**YOUR TASK**: Please reproduce the data below word for word, omitting the pictures.
[Start of RECORDS TO USE]
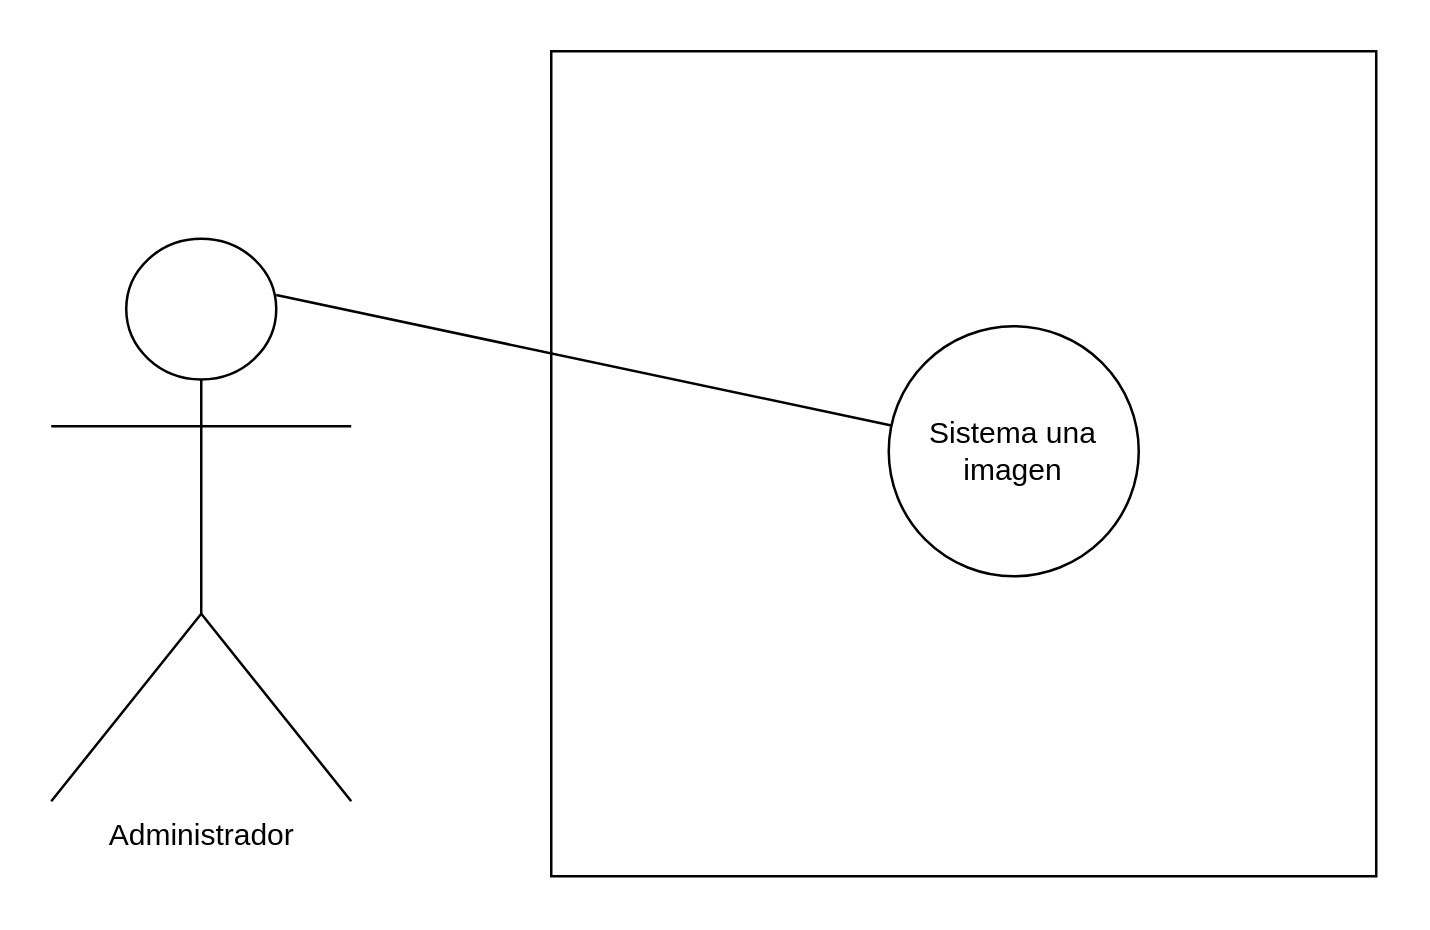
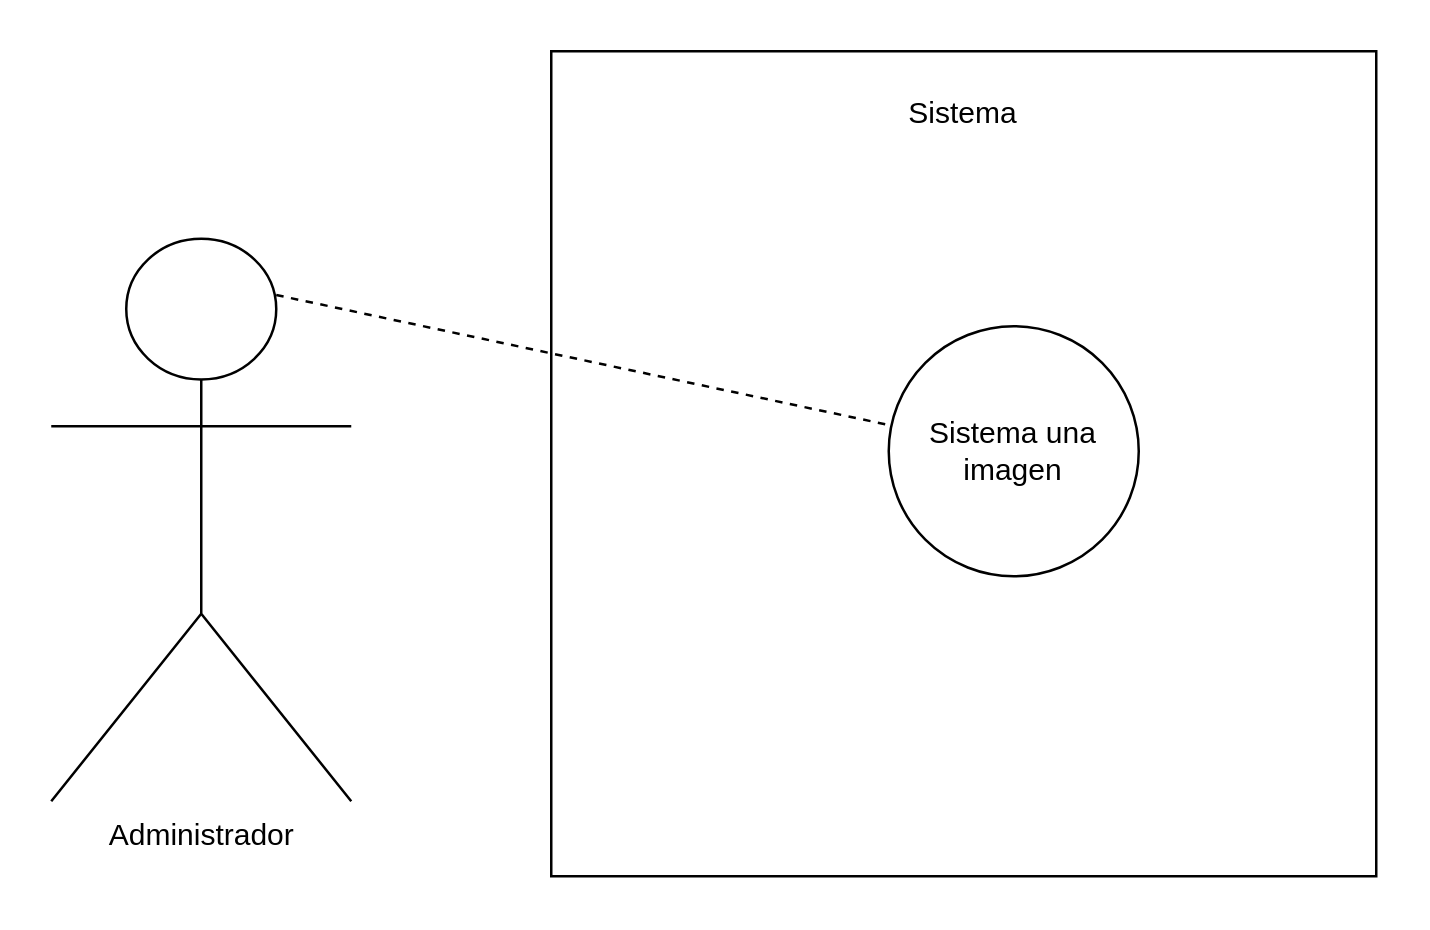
  <mxCell id="0" />
  <mxCell id="1" parent="0" />
  <mxCell id="2" value="" style="whiteSpace=wrap;html=1;aspect=fixed;" vertex="1" parent="1"><mxGeometry x="220" y="20" width="330" height="330" as="geometry" /></mxCell>
+ <mxCell id="3" value="Sistema" style="text;html=1;strokeColor=none;fillColor=none;align=center;verticalAlign=middle;whiteSpace=wrap;rounded=0;" vertex="1" parent="1"><mxGeometry x="355" y="30" width="60" height="30" as="geometry" /></mxCell>
  <mxCell id="4" value="Sistema una imagen" style="ellipse;whiteSpace=wrap;html=1;" vertex="1" parent="1"><mxGeometry x="355" y="130" width="100" height="100" as="geometry" /></mxCell>
  <mxCell id="5" value="Administrador" style="shape=umlActor;verticalLabelPosition=bottom;verticalAlign=top;html=1;outlineConnect=0;" vertex="1" parent="1"><mxGeometry x="20" y="95" width="120" height="225" as="geometry" /></mxCell>
- <mxCell id="6" value="" style="endArrow=none;html=1;rounded=0;exitX=0.75;exitY=0.1;exitDx=0;exitDy=0;exitPerimeter=0;" edge="1" parent="1" source="5" target="4"><mxGeometry width="50" height="50" relative="1" as="geometry"><mxPoint x="210" y="300" as="sourcePoint" /><mxPoint x="260" y="250" as="targetPoint" /></mxGeometry></mxCell>
+ <mxCell id="6" value="" style="endArrow=none;html=1;rounded=0;exitX=0.75;exitY=0.1;exitDx=0;exitDy=0;exitPerimeter=0;dashed=1;" edge="1" parent="1" source="5" target="4"><mxGeometry width="50" height="50" relative="1" as="geometry"><mxPoint x="210" y="300" as="sourcePoint" /><mxPoint x="260" y="250" as="targetPoint" /></mxGeometry></mxCell>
[End of RECORDS TO USE]
**PROBLEM SOLUTION**:
  <mxCell id="0" />
  <mxCell id="1" parent="0" />
  <mxCell id="2" value="" style="whiteSpace=wrap;html=1;aspect=fixed;" vertex="1" parent="1"><mxGeometry x="220" y="20" width="330" height="330" as="geometry" /></mxCell>
+ <mxCell id="3" value="Sistema" style="text;html=1;strokeColor=none;fillColor=none;align=center;verticalAlign=middle;whiteSpace=wrap;rounded=0;" vertex="1" parent="1"><mxGeometry x="355" y="30" width="60" height="30" as="geometry" /></mxCell>
  <mxCell id="4" value="Sistema una imagen" style="ellipse;whiteSpace=wrap;html=1;" vertex="1" parent="1"><mxGeometry x="355" y="130" width="100" height="100" as="geometry" /></mxCell>
  <mxCell id="5" value="Administrador" style="shape=umlActor;verticalLabelPosition=bottom;verticalAlign=top;html=1;outlineConnect=0;" vertex="1" parent="1"><mxGeometry x="20" y="95" width="120" height="225" as="geometry" /></mxCell>
- <mxCell id="6" value="" style="endArrow=none;html=1;rounded=0;exitX=0.75;exitY=0.1;exitDx=0;exitDy=0;exitPerimeter=0;" edge="1" parent="1" source="5" target="4"><mxGeometry width="50" height="50" relative="1" as="geometry"><mxPoint x="210" y="300" as="sourcePoint" /><mxPoint x="260" y="250" as="targetPoint" /></mxGeometry></mxCell>
+ <mxCell id="6" value="" style="endArrow=none;html=1;rounded=0;exitX=0.75;exitY=0.1;exitDx=0;exitDy=0;exitPerimeter=0;dashed=1;" edge="1" parent="1" source="5" target="4"><mxGeometry width="50" height="50" relative="1" as="geometry"><mxPoint x="210" y="300" as="sourcePoint" /><mxPoint x="260" y="250" as="targetPoint" /></mxGeometry></mxCell>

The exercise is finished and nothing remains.